Extracting sample feature_maps with torchinfo (CUDA:0 to CPU)


Extraction Error Report
(These Layers Skipped)
  Embedding-1-2
   --(add_features) IndexError: No dimension equal to input_size.


FeatureExtractor Handle for GPT2Model
  160 feature maps (+49 duplicates); 33 inputs
  Memory required for full extraction: 42.153 GB
  Memory usage limiting device set to: cpu
  Memory usage limit currently set to: 16.000 GB
  3 batch(es) required for current memory limit 
   Batch-001: 59 feature maps; 14.792 GB 
   Batch-002: 57 feature maps; 15.856 GB 
   Batch-003: 44 feature maps; 11.505 GB


In [48]:
for batched_feature_maps in tqdm(extractor, 'Overall Progress'):
    feature_maps = batched_feature_maps.join_batches()
    for uid, feature_map in feature_maps.items():
        if 'Attention' in uid:
            print(uid, feature_map.shape)

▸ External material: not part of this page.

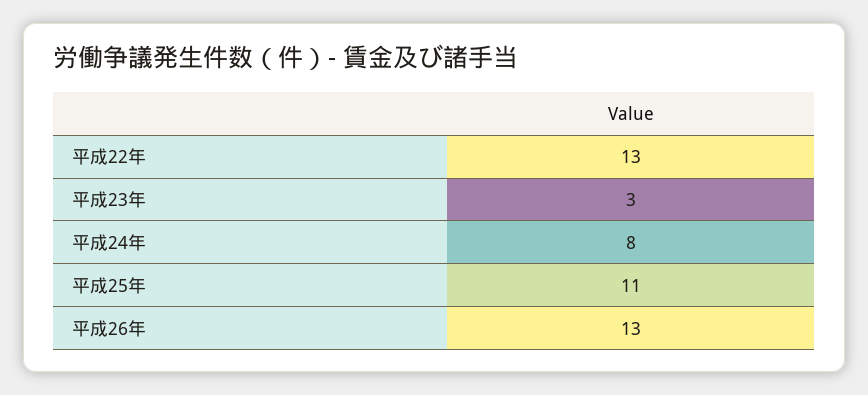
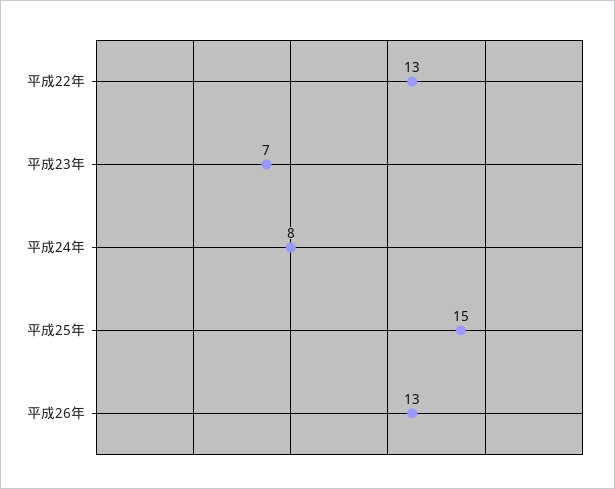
平成23年: 3 -> 7
平成25年: 11 -> 15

Overall Progress:   0%|          | 0/3 [00:00<?, ?it/s]

Irregularly shaped feature_maps excluded by default.


Joining Batched Feature Maps:   0%|          | 0/3 [00:00<?, ?it/s]

GPT2Attention-3-2 torch.Size([5, 1024, 768])
GPT2Attention-3-6 torch.Size([5, 1024, 768])
GPT2Attention-3-10 torch.Size([5, 1024, 768])
GPT2Attention-3-14 torch.Size([5, 1024, 768])
GPT2Attention-3-18 torch.Size([5, 1024, 768])
Irregularly shaped feature_maps excluded by default.


Joining Batched Feature Maps:   0%|          | 0/3 [00:00<?, ?it/s]

GPT2Attention-3-22 torch.Size([5, 1024, 768])
GPT2Attention-3-26 torch.Size([5, 1024, 768])
GPT2Attention-3-30 torch.Size([5, 1024, 768])
GPT2Attention-3-34 torch.Size([5, 1024, 768])
Irregularly shaped feature_maps excluded by default.


Joining Batched Feature Maps:   0%|          | 0/3 [00:00<?, ?it/s]

GPT2Attention-3-38 torch.Size([5, 1024, 768])
GPT2Attention-3-42 torch.Size([5, 1024, 768])
GPT2Attention-3-46 torch.Size([5, 1024, 768])


And there you have it; the use of batched_feature_maps and averaging to extract features from GPT2!